(ASSIGNED TASK)
Without including any pictures, retype exactly the lines from the top of the records through the line containing "1. Op het **[!UICONTROL gebied van de", that final line included.

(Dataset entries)
[Start of Attachment]

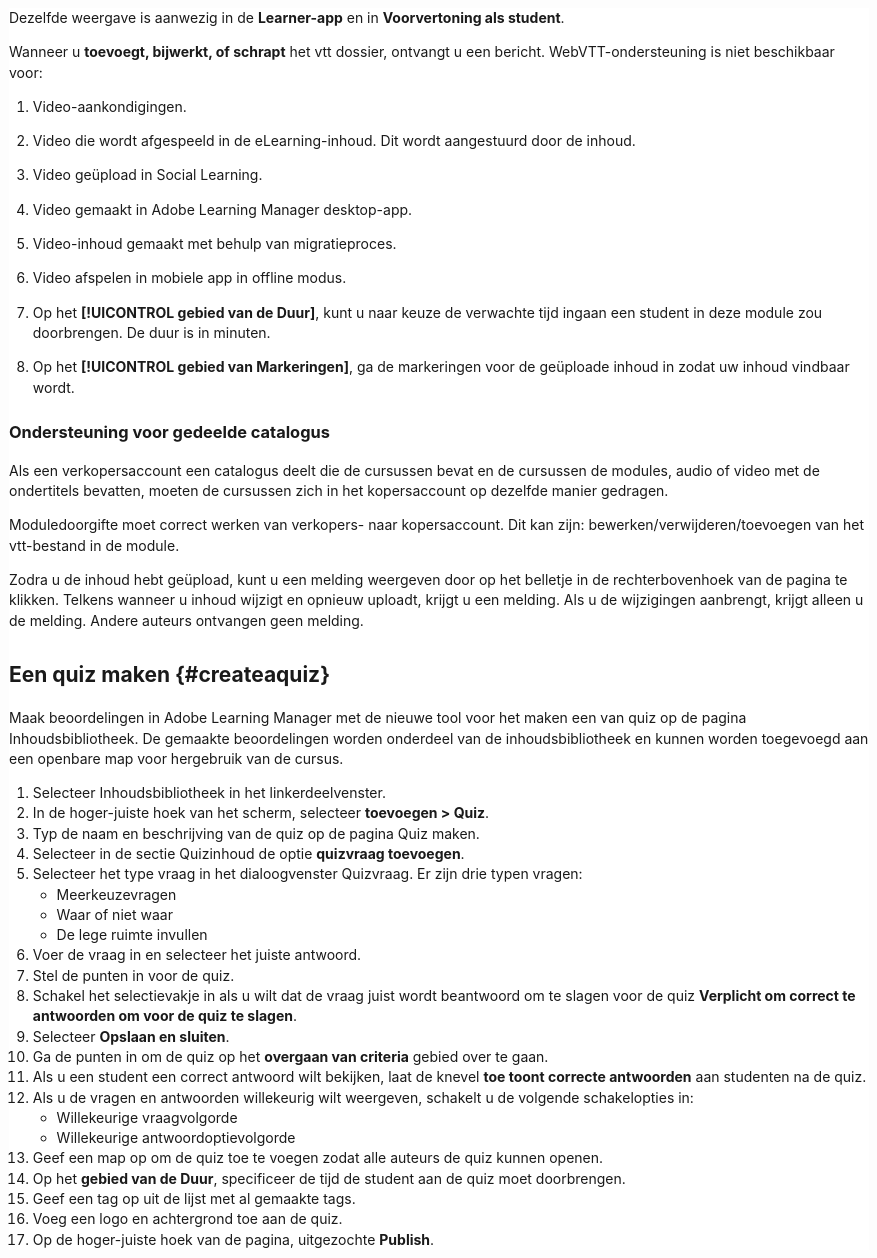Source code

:    Dezelfde weergave is aanwezig in de **Learner-app** en in **Voorvertoning als student**.

   Wanneer u **toevoegt, bijwerkt, of schrapt** het vtt dossier, ontvangt u een bericht.
WebVTT-ondersteuning is niet beschikbaar voor:

   1. Video-aankondigingen.
   1. Video die wordt afgespeeld in de eLearning-inhoud. Dit wordt aangestuurd door de inhoud.
   1. Video geüpload in Social Learning.
   1. Video gemaakt in Adobe Learning Manager desktop-app.
   1. Video-inhoud gemaakt met behulp van migratieproces.
   1. Video afspelen in mobiele app in offline modus.

1. Op het **[!UICONTROL gebied van de Duur]**, kunt u naar keuze de verwachte tijd ingaan een student in deze module zou doorbrengen. De duur is in minuten.
1. Op het **[!UICONTROL gebied van Markeringen]**, ga de markeringen voor de geüploade inhoud in zodat uw inhoud vindbaar wordt.

### Ondersteuning voor gedeelde catalogus

Als een verkopersaccount een catalogus deelt die de cursussen bevat en de cursussen de modules, audio of video met de ondertitels bevatten, moeten de cursussen zich in het kopersaccount op dezelfde manier gedragen.

Moduledoorgifte moet correct werken van verkopers- naar kopersaccount. Dit kan zijn: bewerken/verwijderen/toevoegen van het vtt-bestand in de module.

Zodra u de inhoud hebt geüpload, kunt u een melding weergeven door op het belletje in de rechterbovenhoek van de pagina te klikken. Telkens wanneer u inhoud wijzigt en opnieuw uploadt, krijgt u een melding. Als u de wijzigingen aanbrengt, krijgt alleen u de melding. Andere auteurs ontvangen geen melding.

## Een quiz maken {#createaquiz}

Maak beoordelingen in Adobe Learning Manager met de nieuwe tool voor het maken een van quiz op de pagina Inhoudsbibliotheek. De gemaakte beoordelingen worden onderdeel van de inhoudsbibliotheek en kunnen worden toegevoegd aan een openbare map voor hergebruik van de cursus.

1. Selecteer Inhoudsbibliotheek in het linkerdeelvenster.
1. In de hoger-juiste hoek van het scherm, selecteer **toevoegen > Quiz**.
1. Typ de naam en beschrijving van de quiz op de pagina Quiz maken.
1. Selecteer in de sectie Quizinhoud de optie **quizvraag toevoegen**.
1. Selecteer het type vraag in het dialoogvenster Quizvraag. Er zijn drie typen vragen:
   * Meerkeuzevragen
   * Waar of niet waar
   * De lege ruimte invullen
1. Voer de vraag in en selecteer het juiste antwoord.
1. Stel de punten in voor de quiz.
1. Schakel het selectievakje in als u wilt dat de vraag juist wordt beantwoord om te slagen voor de quiz **Verplicht om correct te antwoorden om voor de quiz te slagen**.
1. Selecteer **Opslaan en sluiten**.
1. Ga de punten in om de quiz op het **overgaan van criteria** gebied over te gaan.
1. Als u een student een correct antwoord wilt bekijken, laat de knevel **toe toont correcte antwoorden** aan studenten na de quiz.
1. Als u de vragen en antwoorden willekeurig wilt weergeven, schakelt u de volgende schakelopties in:
   * Willekeurige vraagvolgorde
   * Willekeurige antwoordoptievolgorde
1. Geef een map op om de quiz toe te voegen zodat alle auteurs de quiz kunnen openen.
1. Op het **gebied van de Duur**, specificeer de tijd de student aan de quiz moet doorbrengen.
1. Geef een tag op uit de lijst met al gemaakte tags.
1. Voeg een logo en achtergrond toe aan de quiz.
1. Op de hoger-juiste hoek van de pagina, uitgezochte **Publish**.
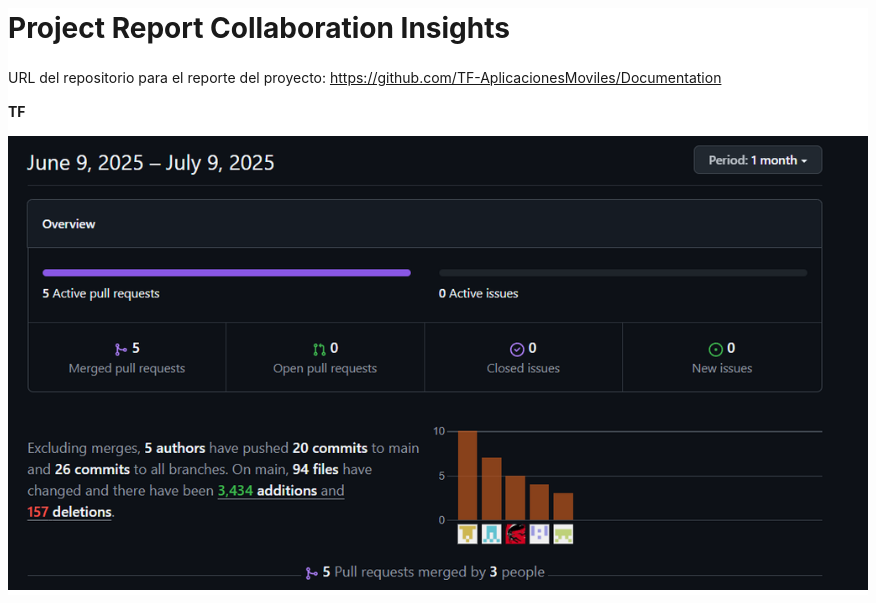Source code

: # Project Report Collaboration Insights

URL del repositorio para el reporte del proyecto: https://github.com/TF-AplicacionesMoviles/Documentation

**TF**

<div align="center">
  <img src="Img/insights-tf2.png">
</div>

<div align="center">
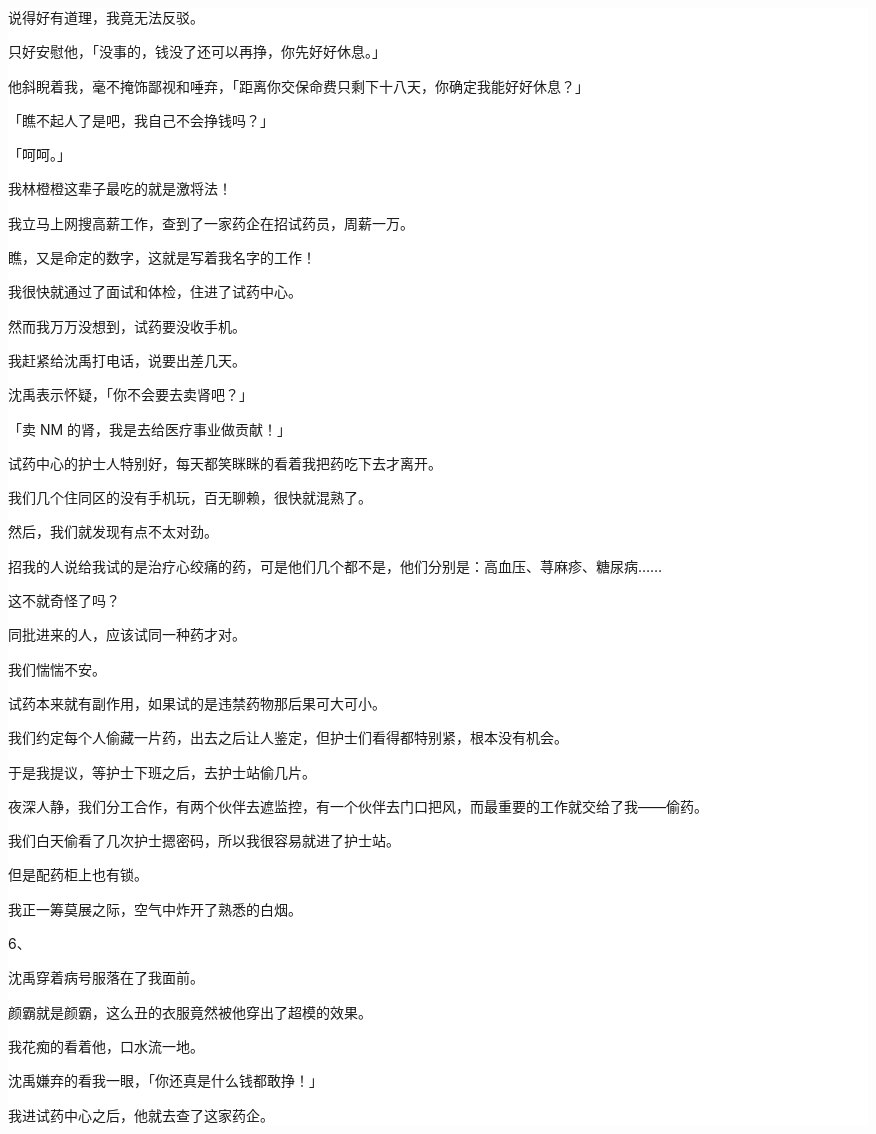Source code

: 说得好有道理，我竟无法反驳。

只好安慰他，「没事的，钱没了还可以再挣，你先好好休息。」

他斜睨着我，毫不掩饰鄙视和唾弃，「距离你交保命费只剩下十八天，你确定我能好好休息？」

「瞧不起人了是吧，我自己不会挣钱吗？」

「呵呵。」

我林橙橙这辈子最吃的就是激将法！

我立马上网搜高薪工作，查到了一家药企在招试药员，周薪一万。

瞧，又是命定的数字，这就是写着我名字的工作！

我很快就通过了面试和体检，住进了试药中心。

然而我万万没想到，试药要没收手机。

我赶紧给沈禹打电话，说要出差几天。

沈禹表示怀疑，「你不会要去卖肾吧？」

「卖 NM 的肾，我是去给医疗事业做贡献！」

试药中心的护士人特别好，每天都笑眯眯的看着我把药吃下去才离开。

我们几个住同区的没有手机玩，百无聊赖，很快就混熟了。

然后，我们就发现有点不太对劲。

招我的人说给我试的是治疗心绞痛的药，可是他们几个都不是，他们分别是：高血压、荨麻疹、糖尿病……

这不就奇怪了吗？

同批进来的人，应该试同一种药才对。

我们惴惴不安。

试药本来就有副作用，如果试的是违禁药物那后果可大可小。

我们约定每个人偷藏一片药，出去之后让人鉴定，但护士们看得都特别紧，根本没有机会。

于是我提议，等护士下班之后，去护士站偷几片。

夜深人静，我们分工合作，有两个伙伴去遮监控，有一个伙伴去门口把风，而最重要的工作就交给了我——偷药。

我们白天偷看了几次护士摁密码，所以我很容易就进了护士站。

但是配药柜上也有锁。

我正一筹莫展之际，空气中炸开了熟悉的白烟。

6、

沈禹穿着病号服落在了我面前。

颜霸就是颜霸，这么丑的衣服竟然被他穿出了超模的效果。

我花痴的看着他，口水流一地。

沈禹嫌弃的看我一眼，「你还真是什么钱都敢挣！」

我进试药中心之后，他就去查了这家药企。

[End of Attachment]

(OUTPUT BELOW)
Source code

:    Dezelfde weergave is aanwezig in de **Learner-app** en in **Voorvertoning als student**.

   Wanneer u **toevoegt, bijwerkt, of schrapt** het vtt dossier, ontvangt u een bericht.
WebVTT-ondersteuning is niet beschikbaar voor:

   1. Video-aankondigingen.
   1. Video die wordt afgespeeld in de eLearning-inhoud. Dit wordt aangestuurd door de inhoud.
   1. Video geüpload in Social Learning.
   1. Video gemaakt in Adobe Learning Manager desktop-app.
   1. Video-inhoud gemaakt met behulp van migratieproces.
   1. Video afspelen in mobiele app in offline modus.

1. Op het **[!UICONTROL gebied van de Duur]**, kunt u naar keuze de verwachte tijd ingaan een student in deze module zou doorbrengen. De duur is in minuten.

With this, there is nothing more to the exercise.